*** Opening of Passage for review ***

How does flight training, dietary fat, and dietary anthocyanins affect the oxidative status of the plasma and metabolic tissues in a migratory songbird?
To better understand the multifaceted antioxidant system of birds, we conducted a factorial experiment that manipulated three ecologically relevant factors (i.e. flight training, dietary fat, dietary antioxidants) to determine their effects on equivalent measures of lipid damage and antioxidant capacity in the plasma, liver, and flight-muscle of a migratory songbird. We tested the following hypotheses:
  1. Stimulatory effect of flight (H1): Acute flight and flight-training stimulate the non-enzymatic antioxidant system and protect against oxidative damage in the plasma, liver, and pectoralis.
  2. Acute-effect of a long flight : plasma antioxidant capacity decreases during a given long-duration flight and so enables circulating oxidative damage levels to remain low.

*** Close of Passage for review ***
*** Opening of Information provided ***

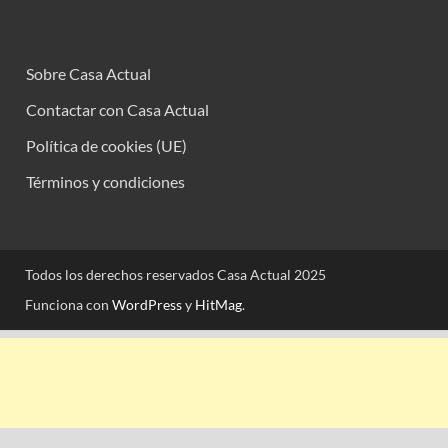
Sobre Casa Actual
Contactar con Casa Actual
Política de cookies (UE)
Términos y condiciones
Todos los derechos reservados Casa Actual 2025
Funciona con
WordPress
y
HitMag
.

*** Close of Information provided ***

## Problem
Using the text on flight, diet, and oxidative status in a migratory songbird, decide whether each statement agrees with it: (a) the experiment manipulated three factors, one of which was dietary fat; (b) the first hypothesis predicts that flight training weakens the non-enzymatic antioxidant system; (c) the second hypothesis predicts that plasma antioxidant capacity rises during a long-duration flight. For each, answer yes or no and quote the words of the text that decide it.

## Completed task
(a) Yes: "manipulated three ecologically relevant factors (i.e. flight training, dietary fat, dietary antioxidants)"
(b) No: "Acute flight and flight-training stimulate the non-enzymatic antioxidant system"
(c) No: "plasma antioxidant capacity decreases during a given long-duration flight"